Burgundy 2011 - some impressions

This week is Burgundy en primeurs, in London. Unlike the Bordelais, the Burgundians wait a bit longer before showing cask samples (15 months after vintage, versus 6), and travel to do so. It has developed into quite a circus, with 30 or so tastings (I haven’t counted) over a week and a bit, many with quite a bit of overlap.

This brings visitors to town. I spotted Michel Bettane and Jeannie Cho Lee among the crowd at yesterday’s Berry Bros & Rudd tasting. Many of the UK press spend the whole week tasting.

I chose to attend just one tasting. It’s not because I don’t love Burgundy (it’s possibly the most interesting fine wine region of all because of the terroir connection, and two compelling grape varieties). It’s because I have to earn a living, I’m not recognized as a go-to Burgundy expert, and so I can’t justify a week getting to know these baby wines in depth. To be a Burgundy expert, you have to devote most of your professional life to the region, because it is so complex and the vintages are all so different – and most producers make a dozen or more wines each year.

It’s also because these are tastings of cask samples. Now from the cask directly, tasting can be quite interesting. But there’s only a limited amount of information you can get from a sample that has been taken from cask, bottled (usually with massive oxygen pick-up), and then shipped to London. All barrels differ, anyway, so it needs to be borne in mind that the impressions of the wines are simply fleeting, and possibly misleading ones at this early stage, under these conditions.

So beware critics who are writing veritable essays on these young wines, and affixing precise scores to them. It’s for this reason, I won’t be posting notes. But I will share my own impression of the vintage, superficial though it may be.

First, it’s a better year than you might expect from the vintage conditions. One grower told me (with admirable honestly) that 2011 was a miserable year in Burgundy, with very few wines being picked above 12% potential alcohol. It rained for two months before the harvest. This grower didn’t make a single wine above 12% alcohol, but he was one of the very few not to have chaptalized. It was a good year indeed for sugar salespeople.

I tasted some nice whites, with the standouts being the precise, mineral wines of J-P Fichet.

The reds seemed mostly bright and very pretty, with lovely direct fruit. Some of the more elaborate wines were showing too much wood. These are not big, structured red Burgundies, on the whole, and the more successful wines seem to be the ones that haven’t tried too hard to be what they aren’t.

I reckon it’s a vintage to buy and drink young. Sadly, prices have risen 10-15% since the very good 2010s, which doesn’t make them great value for money. This is partly because 2012 is a very short vintage, with quantities vastly reduced, although where growers succeeded in 2012, word on the street is that the wines are better than the 2011s.

I also heard murmurings that 2011 might be another ladybird vintage, so look out for excessively green wines.
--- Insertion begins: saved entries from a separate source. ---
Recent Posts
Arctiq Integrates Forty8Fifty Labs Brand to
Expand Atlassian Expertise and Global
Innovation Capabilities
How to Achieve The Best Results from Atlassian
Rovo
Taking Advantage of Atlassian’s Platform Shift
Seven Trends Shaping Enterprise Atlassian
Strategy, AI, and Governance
I only found one potentially ladybird-affected wine in yesterday’s tasting, but it’s something to bear in mind.

5 comments to Burgundy 2011 – some impressions

  • Damien

    Having just received a price list from an Antipodean supplier, I’d imagine you’ll be seeing 10-15% price increases across the board in 2013. Not surprising giving the cost increases in any other agricultural product, but perhaps surprising more wine journalists haven’t picked up on it. And very pertinent and again often unsaid point about cask samples; always good to make people aware of the parameters within which their reading.

  • Hi Jamie,

    What does a ladybird vintage mean?
    Love your blog!


  • Jamie

    Some fair points. But I would add the following:

    1. There is no goût de coxinelle in the wines. None whatsoever. Only one critic has identified this and I haven’t met a single grower who agreed, and I reckon I’ve spoken to 200 of them and tasted over 2000 wines.
    2. Most Burgundian vintages were chaptalised in the past. That’s not a crime. I’d much rather drink 2011 than high alcohol, sometimes soupy 2003. The freshness of the wines is very appealing.
    3. Many of the white wines are already bottle, and some of the reds. There is far less manipulation of samples for the en primeur tastings than there is in Bordeaudx. What you taste in London and Burgundy is pretty much what you will see in bottle.As you say, we are tasting the wines at a later stage.
    4. The only way to understand the vintage properly is to go there and talk to people in French, walk though the vineyards, listen, taste honestly and humbly and then provide one’s views.

    Your readers might want to consider downloading my report on the vintage (http://www.timatkin.com). Ratings for over 1500 wines. 250 tasting notes. One palate. Advice, not information.

    Keep up the good work.


  • Erik Jurisch

    Having worked the vintage in Morey-Saint-Denis in 2011 I can attest that 2011 was a “ladybird” vintage, at least in Cote-de-Nuits reds. The eight hectare vineyard where I worked experienced high levels of ladybird beetles which warranted a special shaker-table to remove the majority of bugs from the clusters.